▶ [Instruction]: Copy the listing below word for word, keeping every line in its original order.

▶ [Data records]:
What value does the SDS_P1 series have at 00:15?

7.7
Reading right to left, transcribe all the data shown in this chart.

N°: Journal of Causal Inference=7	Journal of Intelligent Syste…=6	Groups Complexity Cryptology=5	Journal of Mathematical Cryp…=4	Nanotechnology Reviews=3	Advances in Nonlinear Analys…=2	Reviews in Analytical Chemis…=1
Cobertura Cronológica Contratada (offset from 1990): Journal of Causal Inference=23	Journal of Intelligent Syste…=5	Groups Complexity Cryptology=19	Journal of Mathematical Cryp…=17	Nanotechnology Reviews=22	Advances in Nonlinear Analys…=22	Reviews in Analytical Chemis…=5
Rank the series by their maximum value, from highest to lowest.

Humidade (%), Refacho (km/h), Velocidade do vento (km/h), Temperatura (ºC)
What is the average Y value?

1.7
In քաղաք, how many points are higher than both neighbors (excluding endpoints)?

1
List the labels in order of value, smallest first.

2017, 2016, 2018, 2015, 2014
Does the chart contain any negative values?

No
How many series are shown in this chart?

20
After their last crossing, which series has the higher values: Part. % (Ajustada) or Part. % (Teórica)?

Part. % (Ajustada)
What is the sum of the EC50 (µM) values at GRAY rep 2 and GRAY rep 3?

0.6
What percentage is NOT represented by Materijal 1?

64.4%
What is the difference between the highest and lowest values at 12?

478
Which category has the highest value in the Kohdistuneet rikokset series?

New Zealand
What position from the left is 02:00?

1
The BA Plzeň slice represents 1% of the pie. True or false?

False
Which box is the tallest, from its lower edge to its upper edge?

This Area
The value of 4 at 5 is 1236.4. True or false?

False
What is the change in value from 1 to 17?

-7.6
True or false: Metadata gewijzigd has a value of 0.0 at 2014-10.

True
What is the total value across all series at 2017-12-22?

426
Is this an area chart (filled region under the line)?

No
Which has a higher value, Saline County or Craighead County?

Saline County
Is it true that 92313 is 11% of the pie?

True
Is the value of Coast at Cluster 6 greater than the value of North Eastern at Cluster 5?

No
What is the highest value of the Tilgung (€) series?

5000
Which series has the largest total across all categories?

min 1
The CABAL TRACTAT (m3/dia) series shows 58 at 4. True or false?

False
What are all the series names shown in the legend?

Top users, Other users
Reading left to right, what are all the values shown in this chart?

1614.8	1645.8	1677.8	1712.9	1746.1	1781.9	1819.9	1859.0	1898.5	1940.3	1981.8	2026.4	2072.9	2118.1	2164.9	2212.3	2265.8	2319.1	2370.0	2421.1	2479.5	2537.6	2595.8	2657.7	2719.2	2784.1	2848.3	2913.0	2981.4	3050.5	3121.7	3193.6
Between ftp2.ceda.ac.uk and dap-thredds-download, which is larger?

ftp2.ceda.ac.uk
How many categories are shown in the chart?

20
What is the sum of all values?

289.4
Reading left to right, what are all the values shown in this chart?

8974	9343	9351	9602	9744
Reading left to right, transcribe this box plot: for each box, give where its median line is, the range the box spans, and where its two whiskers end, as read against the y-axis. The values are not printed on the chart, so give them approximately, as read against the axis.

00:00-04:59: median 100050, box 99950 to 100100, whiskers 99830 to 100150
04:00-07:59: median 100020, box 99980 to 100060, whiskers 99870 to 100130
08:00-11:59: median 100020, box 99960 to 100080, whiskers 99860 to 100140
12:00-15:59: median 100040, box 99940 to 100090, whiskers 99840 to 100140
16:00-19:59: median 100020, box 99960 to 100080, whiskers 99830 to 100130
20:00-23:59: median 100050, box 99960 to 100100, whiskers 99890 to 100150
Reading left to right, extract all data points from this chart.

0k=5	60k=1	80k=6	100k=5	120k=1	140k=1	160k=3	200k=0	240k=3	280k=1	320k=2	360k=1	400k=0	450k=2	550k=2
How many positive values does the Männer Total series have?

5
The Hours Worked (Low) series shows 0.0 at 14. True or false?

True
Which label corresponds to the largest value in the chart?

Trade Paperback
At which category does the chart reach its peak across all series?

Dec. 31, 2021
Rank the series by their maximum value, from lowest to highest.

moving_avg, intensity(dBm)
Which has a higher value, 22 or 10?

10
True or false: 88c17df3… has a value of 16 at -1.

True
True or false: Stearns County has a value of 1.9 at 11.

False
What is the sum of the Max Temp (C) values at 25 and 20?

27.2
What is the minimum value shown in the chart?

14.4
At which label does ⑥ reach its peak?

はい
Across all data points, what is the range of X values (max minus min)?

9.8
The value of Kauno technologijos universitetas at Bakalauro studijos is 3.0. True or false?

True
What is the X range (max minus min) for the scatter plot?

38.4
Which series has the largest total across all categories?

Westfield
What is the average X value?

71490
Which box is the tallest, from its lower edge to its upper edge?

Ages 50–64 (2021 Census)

▶ [Finished exercise]:
What value does the SDS_P1 series have at 00:15?

7.7
Reading right to left, transcribe all the data shown in this chart.

N°: Journal of Causal Inference=7	Journal of Intelligent Syste…=6	Groups Complexity Cryptology=5	Journal of Mathematical Cryp…=4	Nanotechnology Reviews=3	Advances in Nonlinear Analys…=2	Reviews in Analytical Chemis…=1
Cobertura Cronológica Contratada (offset from 1990): Journal of Causal Inference=23	Journal of Intelligent Syste…=5	Groups Complexity Cryptology=19	Journal of Mathematical Cryp…=17	Nanotechnology Reviews=22	Advances in Nonlinear Analys…=22	Reviews in Analytical Chemis…=5
Rank the series by their maximum value, from highest to lowest.

Humidade (%), Refacho (km/h), Velocidade do vento (km/h), Temperatura (ºC)
What is the average Y value?

1.7
In քաղաք, how many points are higher than both neighbors (excluding endpoints)?

1
List the labels in order of value, smallest first.

2017, 2016, 2018, 2015, 2014
Does the chart contain any negative values?

No
How many series are shown in this chart?

20
After their last crossing, which series has the higher values: Part. % (Ajustada) or Part. % (Teórica)?

Part. % (Ajustada)
What is the sum of the EC50 (µM) values at GRAY rep 2 and GRAY rep 3?

0.6
What percentage is NOT represented by Materijal 1?

64.4%
What is the difference between the highest and lowest values at 12?

478
Which category has the highest value in the Kohdistuneet rikokset series?

New Zealand
What position from the left is 02:00?

1
The BA Plzeň slice represents 1% of the pie. True or false?

False
Which box is the tallest, from its lower edge to its upper edge?

This Area
The value of 4 at 5 is 1236.4. True or false?

False
What is the change in value from 1 to 17?

-7.6
True or false: Metadata gewijzigd has a value of 0.0 at 2014-10.

True
What is the total value across all series at 2017-12-22?

426
Is this an area chart (filled region under the line)?

No
Which has a higher value, Saline County or Craighead County?

Saline County
Is it true that 92313 is 11% of the pie?

True
Is the value of Coast at Cluster 6 greater than the value of North Eastern at Cluster 5?

No
What is the highest value of the Tilgung (€) series?

5000
Which series has the largest total across all categories?

min 1
The CABAL TRACTAT (m3/dia) series shows 58 at 4. True or false?

False
What are all the series names shown in the legend?

Top users, Other users
Reading left to right, what are all the values shown in this chart?

1614.8	1645.8	1677.8	1712.9	1746.1	1781.9	1819.9	1859.0	1898.5	1940.3	1981.8	2026.4	2072.9	2118.1	2164.9	2212.3	2265.8	2319.1	2370.0	2421.1	2479.5	2537.6	2595.8	2657.7	2719.2	2784.1	2848.3	2913.0	2981.4	3050.5	3121.7	3193.6
Between ftp2.ceda.ac.uk and dap-thredds-download, which is larger?

ftp2.ceda.ac.uk
How many categories are shown in the chart?

20
What is the sum of all values?

289.4
Reading left to right, what are all the values shown in this chart?

8974	9343	9351	9602	9744
Reading left to right, transcribe this box plot: for each box, give where its median line is, the range the box spans, and where its two whiskers end, as read against the y-axis. The values are not printed on the chart, so give them approximately, as read against the axis.

00:00-04:59: median 100050, box 99950 to 100100, whiskers 99830 to 100150
04:00-07:59: median 100020, box 99980 to 100060, whiskers 99870 to 100130
08:00-11:59: median 100020, box 99960 to 100080, whiskers 99860 to 100140
12:00-15:59: median 100040, box 99940 to 100090, whiskers 99840 to 100140
16:00-19:59: median 100020, box 99960 to 100080, whiskers 99830 to 100130
20:00-23:59: median 100050, box 99960 to 100100, whiskers 99890 to 100150
Reading left to right, extract all data points from this chart.

0k=5	60k=1	80k=6	100k=5	120k=1	140k=1	160k=3	200k=0	240k=3	280k=1	320k=2	360k=1	400k=0	450k=2	550k=2
How many positive values does the Männer Total series have?

5
The Hours Worked (Low) series shows 0.0 at 14. True or false?

True
Which label corresponds to the largest value in the chart?

Trade Paperback
At which category does the chart reach its peak across all series?

Dec. 31, 2021
Rank the series by their maximum value, from lowest to highest.

moving_avg, intensity(dBm)
Which has a higher value, 22 or 10?

10
True or false: 88c17df3… has a value of 16 at -1.

True
True or false: Stearns County has a value of 1.9 at 11.

False
What is the sum of the Max Temp (C) values at 25 and 20?

27.2
What is the minimum value shown in the chart?

14.4
At which label does ⑥ reach its peak?

はい
Across all data points, what is the range of X values (max minus min)?

9.8
The value of Kauno technologijos universitetas at Bakalauro studijos is 3.0. True or false?

True
What is the X range (max minus min) for the scatter plot?

38.4
Which series has the largest total across all categories?

Westfield
What is the average X value?

71490
Which box is the tallest, from its lower edge to its upper edge?

Ages 50–64 (2021 Census)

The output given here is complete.